The Iraqi central government, which lacks the resources to compensate the locals in Anbar Province who suffered under IS rule, looks at the highway project as an excuse to evade these financial burdens. However, this should not be a pretext for the Iraqi government to forsake its responsibilities and further alienate these areas along sectarian lines. Most importantly, the Iraqi government has been vague on where it stands on securing the Baghdad-Amman highway. Clarity on this issue and full transparency on the contract with the Olive Group are crucial steps to avoid political and security tensions down the road. The United States should encourage the Iraqi government to move in that direction.

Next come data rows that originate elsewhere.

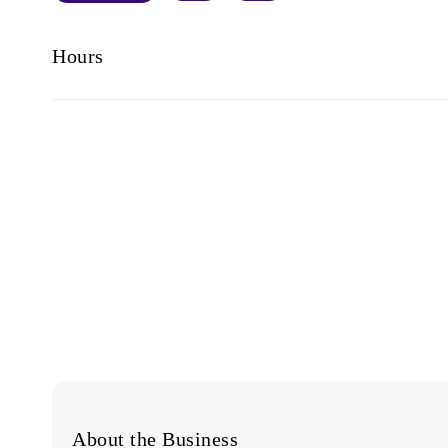
Hours
About the Business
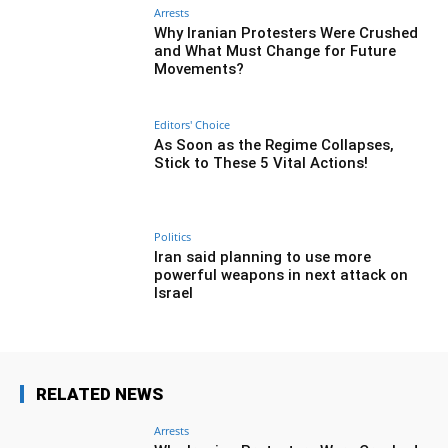
Arrests
Why Iranian Protesters Were Crushed
and What Must Change for Future
Movements?
Editors' Choice
As Soon as the Regime Collapses,
Stick to These 5 Vital Actions!
Politics
Iran said planning to use more
powerful weapons in next attack on
Israel
RELATED NEWS
Arrests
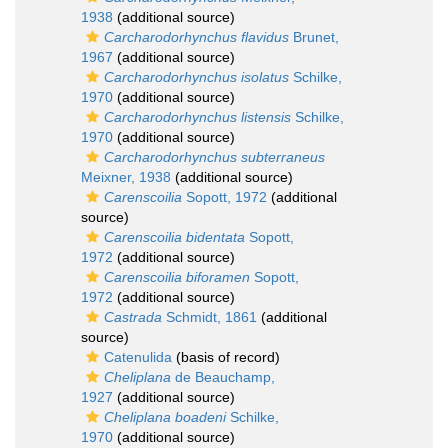
1938
(additional source)
Carcharodorhynchus flavidus
Brunet,
1967
(additional source)
Carcharodorhynchus isolatus
Schilke,
1970
(additional source)
Carcharodorhynchus listensis
Schilke,
1970
(additional source)
Carcharodorhynchus subterraneus
Meixner, 1938
(additional source)
Carenscoilia
Sopott, 1972
(additional
source)
Carenscoilia bidentata
Sopott,
1972
(additional source)
Carenscoilia biforamen
Sopott,
1972
(additional source)
Castrada
Schmidt, 1861
(additional
source)
Catenulida
(basis of record)
Cheliplana
de Beauchamp,
1927
(additional source)
Cheliplana boadeni
Schilke,
1970
(additional source)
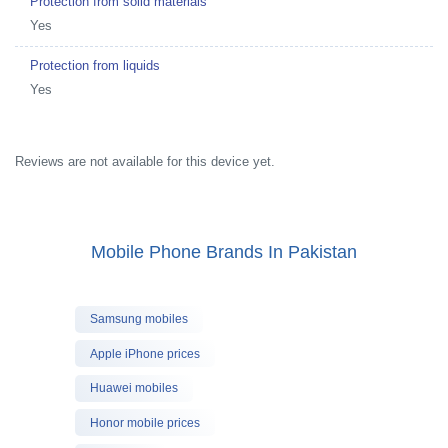
Protection from solid materials
Yes
Protection from liquids
Yes
Reviews are not available for this device yet.
Mobile Phone Brands In Pakistan
Samsung mobiles
Apple iPhone prices
Huawei mobiles
Honor mobile prices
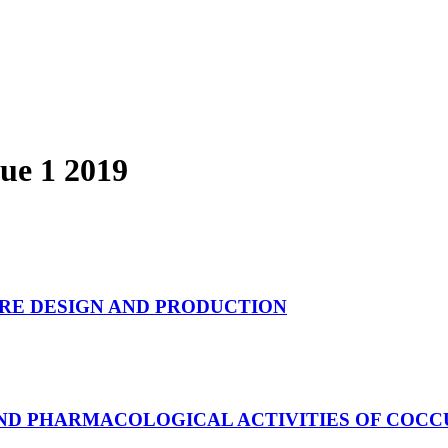
sue 1 2019
URE DESIGN AND PRODUCTION
AND PHARMACOLOGICAL ACTIVITIES OF COCC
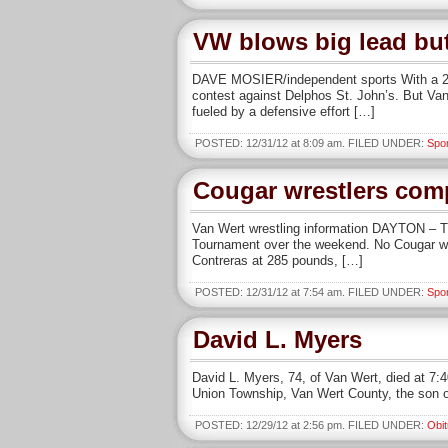
VW blows big lead but
DAVE MOSIER/independent sports With a 20-p
contest against Delphos St. John’s. But Van
fueled by a defensive effort […]
POSTED: 12/31/12 at 8:09 am. FILED UNDER:
Spo
Cougar wrestlers com
Van Wert wrestling information DAYTON – Th
Tournament over the weekend. No Cougar won 
Contreras at 285 pounds, […]
POSTED: 12/31/12 at 7:54 am. FILED UNDER:
Spo
David L. Myers
David L. Myers, 74, of Van Wert, died at 7:
Union Township, Van Wert County, the son o
POSTED: 12/29/12 at 2:56 pm. FILED UNDER:
Obit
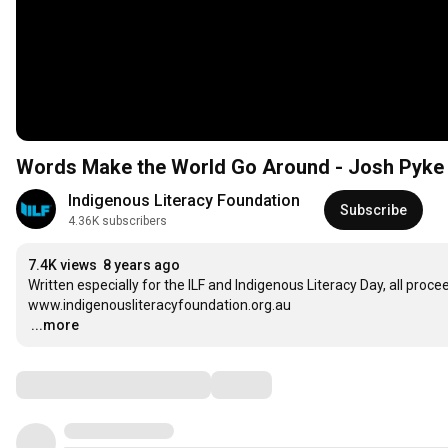
Words Make the World Go Around - Josh Pyke 
Indigenous Literacy Foundation
Subscribe
4.36K subscribers
7.4K views
8 years ago
Written especially for the ILF and Indigenous Literacy Day, all proc
…
...more
Comments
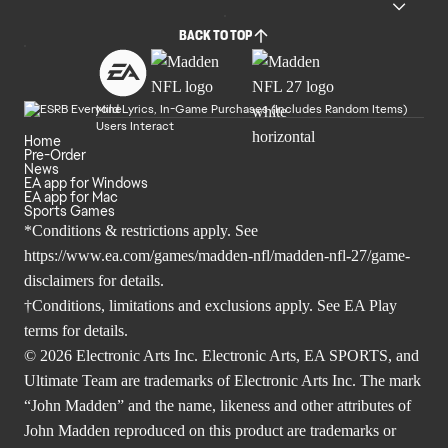
BACK TO TOP
Mild Lyrics, In-Game Purchases (Includes Random Items)
Users Interact
Home
Pre-Order
News
EA app for Windows
EA app for Mac
Sports Games
*Conditions & restrictions apply. See
https://www.ea.com/games/madden-nfl/madden-nfl-27/game-
disclaimers
for details.
†Conditions, limitations and exclusions apply. See
EA Play
terms
for details.
© 2026 Electronic Arts Inc. Electronic Arts, EA SPORTS, and
Ultimate Team are trademarks of Electronic Arts Inc. The mark
“John Madden” and the name, likeness and other attributes of
John Madden reproduced on this product are trademarks or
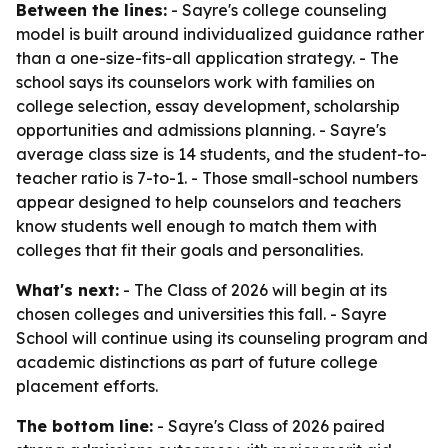
Between the lines:
- Sayre's college counseling
model is built around individualized guidance rather
than a one-size-fits-all application strategy. - The
school says its counselors work with families on
college selection, essay development, scholarship
opportunities and admissions planning. - Sayre's
average class size is 14 students, and the student-to-
teacher ratio is 7-to-1. - Those small-school numbers
appear designed to help counselors and teachers
know students well enough to match them with
colleges that fit their goals and personalities.
What's next:
- The Class of 2026 will begin at its
chosen colleges and universities this fall. - Sayre
School will continue using its counseling program and
academic distinctions as part of future college
placement efforts.
The bottom line:
- Sayre's Class of 2026 paired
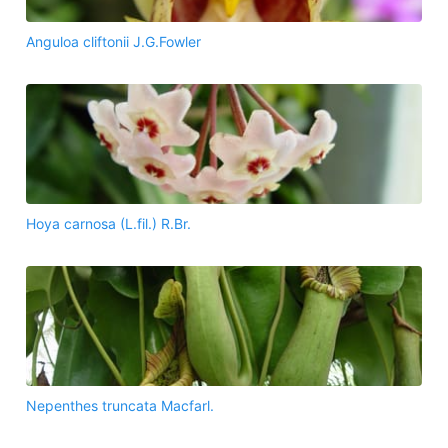
Anguloa cliftonii J.G.Fowler
Hoya carnosa (L.fil.) R.Br.
Nepenthes truncata Macfarl.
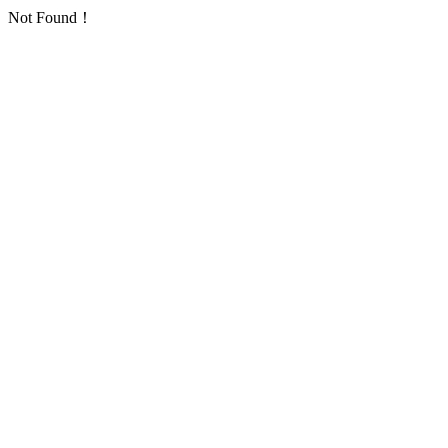
Not Found！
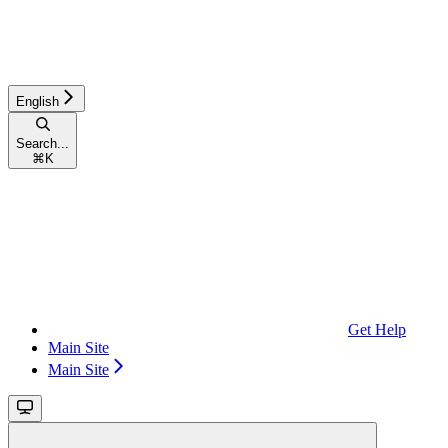
English
Search...
⌘
K
Get Help
Main Site
Main Site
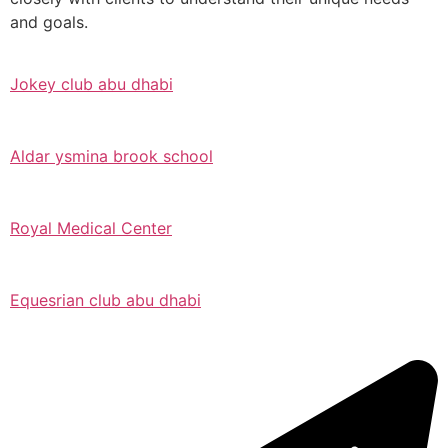
and goals.
Jokey club abu dhabi
Aldar ysmina brook school
Royal Medical Center
Equesrian club abu dhabi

Iraq is at a crossroads in the coming months. The post-IS period might witness the emergence of an emboldened Anbar Province that looks for more autonomy and relies on trade with Jordan and Saudi Arabia. As Kurdistan is striving for independence and the PMF is resisting calls to disband once IS is defeated, the fear is that the Sunni tribal fighters along the Baghdad-Amman highway might gradually become a force parallel to the Iranian-backed PMF. The Trump Administration must keep the Olive Group in check and acknowledge that protecting the US security firm in Anbar requires both a security and political context, whether inside Iraq or with its neighbors. Washington must also ensure that the Iraqi government is inclusive and has authority over its border crossings, trade routes, and military deployment as well as exclusive monopoly over the legitimate use of force. Deterring Iranian influence should not override the long-term goal of a viable Iraqi state.